Atom chips on direct bonded copper substrates

TL;DR

This paper demonstrates the use of direct bonded copper (DBC) substrates for fabricating high power atom chips with benefits like high thermal conductivity, rapid fabrication, and complex structures, advancing atom chip technology.

Contribution

It introduces DBC as a new material platform for atom chips, detailing fabrication methods, optimal wire geometries, and thermal performance for high-power applications.

Findings

Optimal wire aspect ratio of 0.84:1 for magnetic field gradient

Test chip supports 100 A current for 2 seconds without failure

Two fabrication methods and mask options for DBC atom chips

Abstract

We present the use of direct bonded copper (DBC) for the straightforward fabrication of high power atom chips.
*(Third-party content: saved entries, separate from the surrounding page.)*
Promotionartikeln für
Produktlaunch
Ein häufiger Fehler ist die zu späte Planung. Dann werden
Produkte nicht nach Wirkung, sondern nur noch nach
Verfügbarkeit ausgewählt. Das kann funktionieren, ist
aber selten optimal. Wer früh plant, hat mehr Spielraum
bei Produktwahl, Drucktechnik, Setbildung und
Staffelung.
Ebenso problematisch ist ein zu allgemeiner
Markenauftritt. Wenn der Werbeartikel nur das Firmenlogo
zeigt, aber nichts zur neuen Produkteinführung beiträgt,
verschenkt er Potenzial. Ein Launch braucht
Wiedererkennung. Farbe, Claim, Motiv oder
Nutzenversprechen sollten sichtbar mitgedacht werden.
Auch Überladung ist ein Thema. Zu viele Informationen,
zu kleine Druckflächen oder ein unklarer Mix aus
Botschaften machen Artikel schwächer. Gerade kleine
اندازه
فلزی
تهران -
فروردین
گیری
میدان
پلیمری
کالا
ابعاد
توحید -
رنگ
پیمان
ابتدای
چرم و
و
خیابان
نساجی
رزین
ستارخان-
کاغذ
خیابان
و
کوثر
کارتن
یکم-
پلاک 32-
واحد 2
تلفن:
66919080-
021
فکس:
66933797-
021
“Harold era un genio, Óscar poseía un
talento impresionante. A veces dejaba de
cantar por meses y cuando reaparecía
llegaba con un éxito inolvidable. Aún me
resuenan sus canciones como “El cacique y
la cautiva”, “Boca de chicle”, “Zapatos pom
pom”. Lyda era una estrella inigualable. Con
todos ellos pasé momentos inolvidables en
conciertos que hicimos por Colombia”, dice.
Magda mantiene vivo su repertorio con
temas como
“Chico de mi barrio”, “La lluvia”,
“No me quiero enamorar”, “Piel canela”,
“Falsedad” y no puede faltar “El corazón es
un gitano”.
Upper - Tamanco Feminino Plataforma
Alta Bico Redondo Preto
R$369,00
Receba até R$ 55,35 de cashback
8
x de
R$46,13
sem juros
Atom chips using DBC have several benefits: excellent copper/substrate adhesion, high purity, thick (> 100 microns) copper layers, high substrate thermal conductivity, high aspect ratio wires, the potential for rapid (< 8 hr) fabrication, and three dimensional atom chip structures. Two mask options for DBC atom chip fabrication are presented, as well as two methods for etching wire patterns into the copper layer. The wire aspect ratio that optimizes the magnetic field gradient as a function of power dissipation is determined to be 0.84:1 (height:width). The optimal wire thickness as a function of magnetic trapping height is also determined. A test chip, able to support 100 A of current for 2 s without failing, is used to determine the thermal impedance of the DBC. An assembly using two DBC atom chips to provide magnetic confinement is also shown.